The proportional break-down of the “spending” might give a truer estimate of the distribution of religious belief in society than census data … in essence, we would be looking at revealed preference rather than stated preference.

If aggregate demand for the spiritual were changing over time, that might indicate a demographic shift (from immigration, say) or — and this would be more interesting — it might provide a measure of movements in dissatisfaction with life in general. For example, a trend of decreasing demand might indicate that people are becoming more satisfied with life, or at least that they are able to find what they want in the temporal world without needing to turn to the spiritual.

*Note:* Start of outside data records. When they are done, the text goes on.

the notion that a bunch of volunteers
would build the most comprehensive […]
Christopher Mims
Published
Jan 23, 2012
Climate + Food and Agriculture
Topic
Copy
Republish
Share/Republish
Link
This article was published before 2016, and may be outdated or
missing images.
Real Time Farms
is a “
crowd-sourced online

*sigh* So little time, so many pointless things to waste my time thinking about.

Update 1:

Adam read this and interpreted it as my suggesting that as people become richer, they become less religious. Rereading it, I guess that’s a fair interpretation, but it’s not what I meant at all. My current suspicion is that, on the whole, demand for the spiritual has remained remarkably constant over the years. With absolutely no figures to back it up, I reckon that aggregate demand in Australia reached a low-point in the early ’80s, increased steadily and has largely stabilised since the turn of the century. I think that the aggregate demand now is much closer to historical trend levels and that the early ’80s represented a temporary low point. I also think that the reversion-to-the-mean that we’ve seen over the last 30 years has not come from a return to 1950s-style religion, but from a general embrace of smaller aspects of spirtuality coupled with nostalgic, idealised views of the distant past and an increasing distrust of authority and “the system”. The diversity that ensued has therefore seen the rise (or perhaps more accurately, the return) of stuff like paganism and astrology, coupled with attempts to merge these small-scale, anti-establishment religious views with pop science in the form of stuff like “What the bleep do we know?” and so forth.

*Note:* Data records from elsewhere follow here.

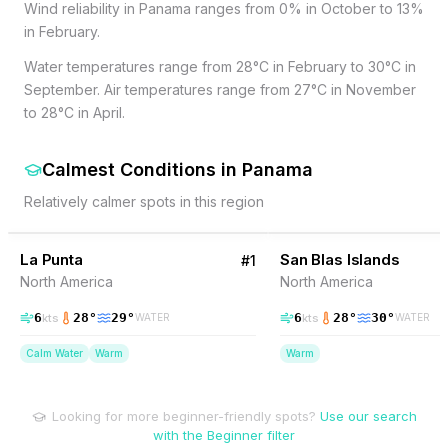
Wind reliability in Panama ranges from 0% in October to 13%
in February.
Water temperatures range from 28°C in February to 30°C in
September. Air temperatures range from 27°C in November
to 28°C in April.
Calmest Conditions
in
Panama
Relatively calmer spots in this region
3
% Wind
10
% Wind
Panama
La Punta
San Blas Islands
#
1
North America
North America
6
28
°
29
°
6
28
°
30
°
kts
kts
WATER
WATER
Calm Water
Warm
Warm
Looking for more beginner-friendly spots?
Use our search
with the Beginner filter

I’ve heard this latter stuff described as “quasi-religious” and to some extent, I agree. To the extent that they’re not codified, formalised or doctrinal, they’re only quasi-religious; but on the whole, I think that it still represents the same underlying desire for the spiritual that existed in the 1950s, simply expressed in a different form. So in that sense, there’s nothing “quasi” about it … it’s just “religious.”

Assuming that I’m correct in my gut-feel for the figures (which is why I’d love to find some proper figures instead of randomly waving my hands in the air), all of this just raises the questions of a) why is the demand there in general? and b1) why did it drop in the early ’80s? or b2) why, after dropping in the early ’80s, has it come back?